Aim of the task>
Reproduce the passage on the Wan Chai recycling centre word for word, starting with "Hong Kong’s newest" and going on through "in the new GREEN@WAN CHAI recycling centre.".

Passage provided>

>>

Hong Kong’s newest recycling centre is as beautiful as it is useful, with a courtyard for everyone - even pets

  • The recycling centre in Wan Chai boasts five-star aesthetics and incorporates an extensive trellis, salvaged windows, a rain garden and a welcoming courtyard
  • The project was a winner of Japan’s prestigious Good Design Award in 2021

When BREADstudio co-founder Benny Lee Chiu-ming adopted a cat in 2016 from the
Wan Chai branch of the Society for the Prevention of Cruelty to Animals (SPCA), little did he realise that the process would inspire an award-winning project.

Inadvertently lodged among happy memories of the occasion was the niggling question: shouldn’t humans and their new charges have more time and space to bond before going home together?

Now, the architect has laid the groundwork for that to happen, perhaps fittingly, in the new GREEN@WAN CHAI recycling centre.

In 2018, together with the studio’s other co-founder, Paul Mui Kui-chuen, and colleagues, Lee came up with the winning entry in a design competition for the site, opposite the SPCA’s headquarters. One of the venue’s highlights is a generous courtyard for all to use – four-legged friends included.

Benny Lee at the new GREEN@WAN CHAI recycling centre. Photo: Xiaomei Chen

“We unconsciously injected the idea into the design,” says Lee, pointing to the horseshoe-shaped centre that opens its arms to the community. Within the building’s embrace, an expansive outdoor area is furnished with a curved bench, amid greenery, bearing the unspoken message: “Come in.”

“We turned everything inside out,” says Mui, explaining that they created an urban park by placing the building at the back of the square plot and maximising its open side, to Wan Shing Street. The clever design made it unlikely a gate of that width would be installed to close the site, near the Wan Chai promenade on Hong Kong Island, after hours. “That was kind of our hidden agenda,” he adds. “People can come any time day or night.”
Textured using recycled wood, the GRP slats are as attractive as real timber. Photo: courtesy of ArchSD
GREEN@WAN CHAI is the only one of 11 recycling depots unveiled so far by the Environmental Protection Department to have resulted from a collaboration between the Architectural Services Department and external architects. In 2015, the first opened, in Sha Tin in the eastern New Territories, heralding efforts to promote recycling through “green stations” in each of Hong Kong’s 18 districts.

<<

Record list>

>>

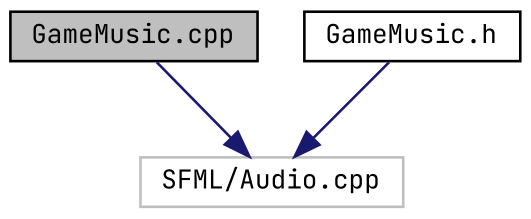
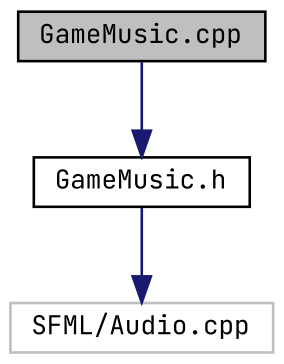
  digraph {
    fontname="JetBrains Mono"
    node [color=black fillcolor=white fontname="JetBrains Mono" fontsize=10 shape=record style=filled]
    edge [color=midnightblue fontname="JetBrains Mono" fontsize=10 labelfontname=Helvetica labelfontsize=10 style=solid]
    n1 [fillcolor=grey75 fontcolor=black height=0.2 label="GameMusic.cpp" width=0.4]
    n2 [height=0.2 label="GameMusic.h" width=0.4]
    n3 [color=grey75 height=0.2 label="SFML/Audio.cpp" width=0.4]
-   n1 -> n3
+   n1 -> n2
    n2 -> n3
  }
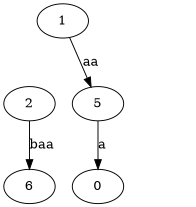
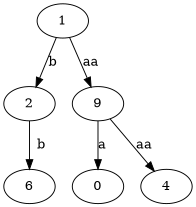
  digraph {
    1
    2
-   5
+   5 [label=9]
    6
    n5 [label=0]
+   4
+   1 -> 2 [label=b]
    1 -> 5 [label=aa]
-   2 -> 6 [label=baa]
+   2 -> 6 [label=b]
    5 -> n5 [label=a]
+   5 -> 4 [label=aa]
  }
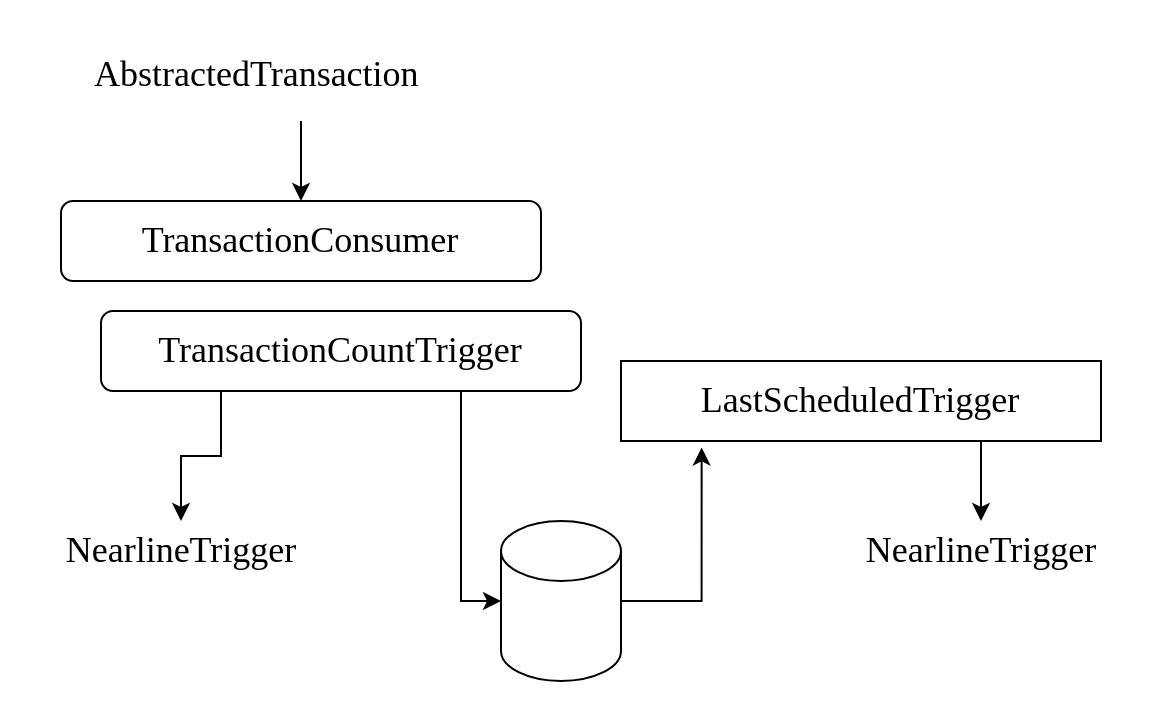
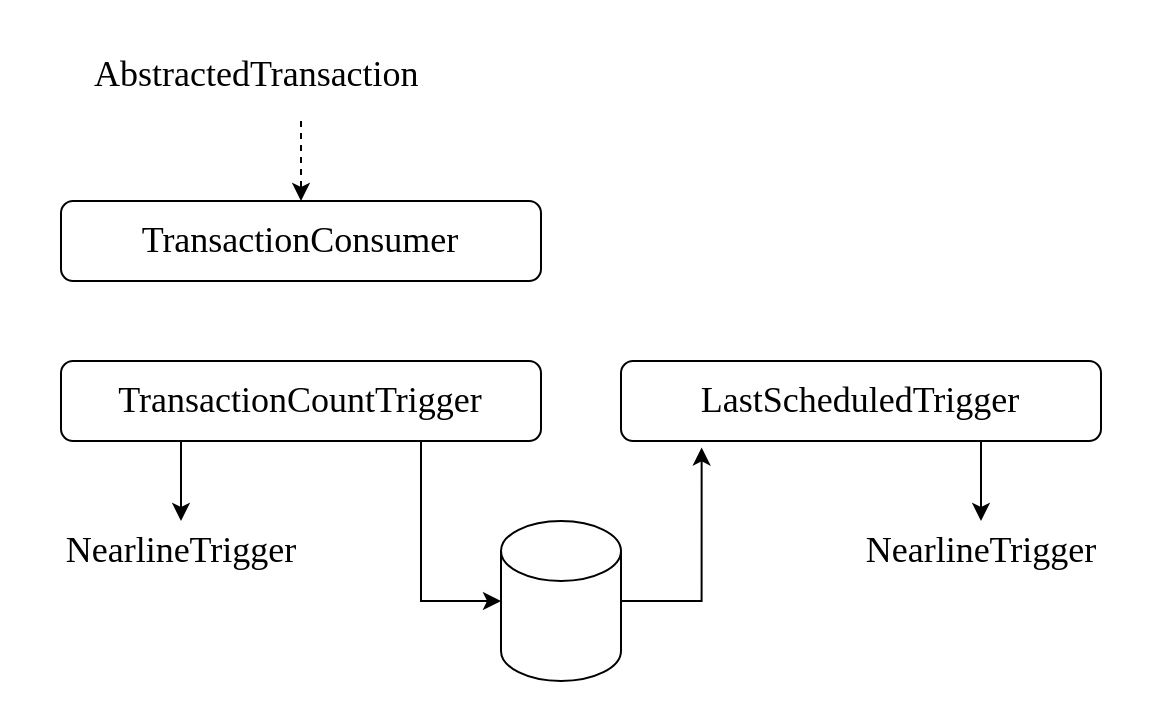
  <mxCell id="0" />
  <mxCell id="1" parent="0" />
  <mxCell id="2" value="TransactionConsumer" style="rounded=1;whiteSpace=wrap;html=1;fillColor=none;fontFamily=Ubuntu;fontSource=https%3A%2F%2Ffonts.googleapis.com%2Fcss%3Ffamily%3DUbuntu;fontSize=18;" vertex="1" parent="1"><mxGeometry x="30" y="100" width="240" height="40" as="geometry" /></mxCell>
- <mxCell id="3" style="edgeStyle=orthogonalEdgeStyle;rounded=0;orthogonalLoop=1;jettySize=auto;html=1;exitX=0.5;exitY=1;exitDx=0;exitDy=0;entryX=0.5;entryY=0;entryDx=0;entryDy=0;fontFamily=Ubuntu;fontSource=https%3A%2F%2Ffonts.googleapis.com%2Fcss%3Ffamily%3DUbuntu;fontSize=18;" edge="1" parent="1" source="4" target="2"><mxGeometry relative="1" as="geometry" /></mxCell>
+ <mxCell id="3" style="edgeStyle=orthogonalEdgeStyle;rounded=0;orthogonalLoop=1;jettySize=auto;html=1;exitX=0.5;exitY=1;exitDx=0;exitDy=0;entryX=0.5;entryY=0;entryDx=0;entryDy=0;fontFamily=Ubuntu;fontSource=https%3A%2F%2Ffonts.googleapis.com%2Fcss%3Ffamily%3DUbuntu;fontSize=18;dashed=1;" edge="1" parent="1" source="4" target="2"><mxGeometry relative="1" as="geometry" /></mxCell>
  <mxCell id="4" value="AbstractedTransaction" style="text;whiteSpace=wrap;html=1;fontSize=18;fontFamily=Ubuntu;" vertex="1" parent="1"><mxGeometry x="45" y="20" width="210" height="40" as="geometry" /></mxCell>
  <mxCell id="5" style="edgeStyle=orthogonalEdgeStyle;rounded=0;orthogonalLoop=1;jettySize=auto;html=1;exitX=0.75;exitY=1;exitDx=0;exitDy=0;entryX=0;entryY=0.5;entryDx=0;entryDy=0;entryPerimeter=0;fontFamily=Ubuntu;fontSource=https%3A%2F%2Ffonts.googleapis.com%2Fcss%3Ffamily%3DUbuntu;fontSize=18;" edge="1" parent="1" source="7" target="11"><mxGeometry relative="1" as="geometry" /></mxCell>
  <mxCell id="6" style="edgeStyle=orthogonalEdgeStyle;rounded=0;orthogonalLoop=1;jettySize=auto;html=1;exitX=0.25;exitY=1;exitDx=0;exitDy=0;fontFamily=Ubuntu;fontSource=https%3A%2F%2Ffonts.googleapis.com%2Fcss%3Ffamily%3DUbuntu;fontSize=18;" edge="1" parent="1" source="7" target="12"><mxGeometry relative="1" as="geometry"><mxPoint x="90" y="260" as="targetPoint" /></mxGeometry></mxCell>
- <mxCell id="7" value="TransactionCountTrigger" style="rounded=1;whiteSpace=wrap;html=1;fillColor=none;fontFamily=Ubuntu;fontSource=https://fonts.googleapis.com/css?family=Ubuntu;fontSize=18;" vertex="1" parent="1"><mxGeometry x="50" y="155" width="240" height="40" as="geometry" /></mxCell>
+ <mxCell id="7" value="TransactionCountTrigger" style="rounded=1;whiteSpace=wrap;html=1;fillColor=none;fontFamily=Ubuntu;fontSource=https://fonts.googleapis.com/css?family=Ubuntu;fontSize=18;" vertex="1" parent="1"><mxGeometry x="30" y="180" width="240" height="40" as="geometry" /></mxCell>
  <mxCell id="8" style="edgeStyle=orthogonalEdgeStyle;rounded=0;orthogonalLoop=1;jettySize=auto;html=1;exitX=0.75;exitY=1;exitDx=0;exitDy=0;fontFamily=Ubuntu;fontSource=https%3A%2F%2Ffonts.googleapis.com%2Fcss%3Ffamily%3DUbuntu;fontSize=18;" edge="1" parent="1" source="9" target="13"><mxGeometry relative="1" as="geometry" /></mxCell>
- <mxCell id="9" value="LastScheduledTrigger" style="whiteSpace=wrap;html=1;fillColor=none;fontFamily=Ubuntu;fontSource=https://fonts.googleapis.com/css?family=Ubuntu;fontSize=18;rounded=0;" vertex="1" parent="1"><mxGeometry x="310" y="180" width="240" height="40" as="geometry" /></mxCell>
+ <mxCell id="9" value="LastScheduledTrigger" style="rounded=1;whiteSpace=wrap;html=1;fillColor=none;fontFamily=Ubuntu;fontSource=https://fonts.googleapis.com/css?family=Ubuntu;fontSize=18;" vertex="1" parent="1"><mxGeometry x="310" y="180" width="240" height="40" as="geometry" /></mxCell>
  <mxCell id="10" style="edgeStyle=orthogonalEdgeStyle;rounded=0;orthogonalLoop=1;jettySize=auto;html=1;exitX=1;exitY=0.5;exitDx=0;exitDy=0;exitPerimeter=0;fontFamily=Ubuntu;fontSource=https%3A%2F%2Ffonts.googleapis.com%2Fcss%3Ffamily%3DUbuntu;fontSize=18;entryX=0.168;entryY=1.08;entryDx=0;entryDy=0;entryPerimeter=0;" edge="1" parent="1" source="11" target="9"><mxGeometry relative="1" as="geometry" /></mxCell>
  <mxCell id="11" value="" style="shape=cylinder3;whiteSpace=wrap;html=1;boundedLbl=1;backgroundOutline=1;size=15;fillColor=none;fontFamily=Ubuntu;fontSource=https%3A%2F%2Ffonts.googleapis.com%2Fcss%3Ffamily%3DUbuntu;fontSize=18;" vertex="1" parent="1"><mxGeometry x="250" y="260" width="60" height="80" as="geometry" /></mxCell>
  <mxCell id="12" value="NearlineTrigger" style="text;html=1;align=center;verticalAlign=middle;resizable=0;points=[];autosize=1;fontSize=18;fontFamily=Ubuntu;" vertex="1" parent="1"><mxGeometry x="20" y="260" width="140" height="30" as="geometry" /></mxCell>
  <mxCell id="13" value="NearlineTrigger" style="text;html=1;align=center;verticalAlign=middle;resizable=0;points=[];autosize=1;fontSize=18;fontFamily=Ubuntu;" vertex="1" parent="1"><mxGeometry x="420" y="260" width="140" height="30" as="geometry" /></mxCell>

<<
>>

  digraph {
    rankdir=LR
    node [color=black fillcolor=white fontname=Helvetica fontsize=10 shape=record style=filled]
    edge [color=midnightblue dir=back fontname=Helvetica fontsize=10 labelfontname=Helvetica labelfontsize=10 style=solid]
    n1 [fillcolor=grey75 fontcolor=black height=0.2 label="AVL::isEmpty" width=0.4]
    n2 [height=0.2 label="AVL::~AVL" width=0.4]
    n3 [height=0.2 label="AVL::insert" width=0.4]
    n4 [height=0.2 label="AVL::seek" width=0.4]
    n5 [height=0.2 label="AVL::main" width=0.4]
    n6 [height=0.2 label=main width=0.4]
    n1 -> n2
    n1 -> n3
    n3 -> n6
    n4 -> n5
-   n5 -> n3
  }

<<

Result below>
Hong Kong’s newest recycling centre is as beautiful as it is useful, with a courtyard for everyone - even pets

  • The recycling centre in Wan Chai boasts five-star aesthetics and incorporates an extensive trellis, salvaged windows, a rain garden and a welcoming courtyard
  • The project was a winner of Japan’s prestigious Good Design Award in 2021

When BREADstudio co-founder Benny Lee Chiu-ming adopted a cat in 2016 from the
Wan Chai branch of the Society for the Prevention of Cruelty to Animals (SPCA), little did he realise that the process would inspire an award-winning project.

Inadvertently lodged among happy memories of the occasion was the niggling question: shouldn’t humans and their new charges have more time and space to bond before going home together?

Now, the architect has laid the groundwork for that to happen, perhaps fittingly, in the new GREEN@WAN CHAI recycling centre.